0%(3 or 4 or 5 or 6 or 7) gives 0 always
1%(3 or 4 or 5 or 6 or 7) gives 1 always
RHS :-
now problem reduces to, we need RHS to match LHS’s value 1,
i.e. (M%b)%2 = 1 what are the possible values of ‘b’ which can give me this output
if M%b outputs 1, 3, 5 (bounded by N=7, as values >= 7 are not possible remainders)

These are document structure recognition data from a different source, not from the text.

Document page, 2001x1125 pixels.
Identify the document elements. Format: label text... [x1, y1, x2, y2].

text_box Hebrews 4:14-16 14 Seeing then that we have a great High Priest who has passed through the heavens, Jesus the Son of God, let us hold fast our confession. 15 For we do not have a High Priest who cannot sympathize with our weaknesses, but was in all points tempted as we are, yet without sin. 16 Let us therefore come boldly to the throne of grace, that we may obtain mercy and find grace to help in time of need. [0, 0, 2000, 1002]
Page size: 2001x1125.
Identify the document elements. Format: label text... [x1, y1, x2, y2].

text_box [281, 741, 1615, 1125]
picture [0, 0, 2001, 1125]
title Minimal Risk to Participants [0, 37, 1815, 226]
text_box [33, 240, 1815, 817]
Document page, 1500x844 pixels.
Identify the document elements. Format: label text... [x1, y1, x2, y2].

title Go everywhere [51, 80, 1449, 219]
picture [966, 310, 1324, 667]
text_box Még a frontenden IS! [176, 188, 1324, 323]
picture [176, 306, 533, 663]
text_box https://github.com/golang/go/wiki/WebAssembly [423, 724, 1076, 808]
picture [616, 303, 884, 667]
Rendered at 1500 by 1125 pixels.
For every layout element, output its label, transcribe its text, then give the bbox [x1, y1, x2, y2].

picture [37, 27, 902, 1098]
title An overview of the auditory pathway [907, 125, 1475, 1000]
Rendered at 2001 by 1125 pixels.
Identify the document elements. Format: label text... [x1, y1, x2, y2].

(1 or 3 or 5)%2 = 1 in all cases which matches our LHS
so we can achieve this by having a track of all our M%x count, where 1<=x<=N candidates for a,b
note 1 : while counting we should reduce one count for M%b%2 where (M%b) is 1 as we seek values of b greater than 2 ie. 3,4,5,6,7 which gives remainders 1,3,5,7
note 2 : once done with ordered pairs fixed a=2 we reduce the count in the mod table for M%a = M%2 = 47%2 = 1 so that it doesn’t affect further ordered pairs
Time complexity is O(N * log(N))
for each [1-N] we do log(N) operation
how log(N) ? ans since we do 1 + 1/2 + 1/3 + … + 1/N ~ log(N) operations
private long solution(int N, int M) {
int[] mod_table = new int[N];
for (int i=1;i<=N;i++) {
mod_table[M%i]++;
}
long count = 0;
for (int i=1;i<=N;i++) {
int val = M%i;
mod_table[val]--;
for (int j=val;j<N;j=j+i) {
count += mod_table[j];
}
}
return count;
}
Done!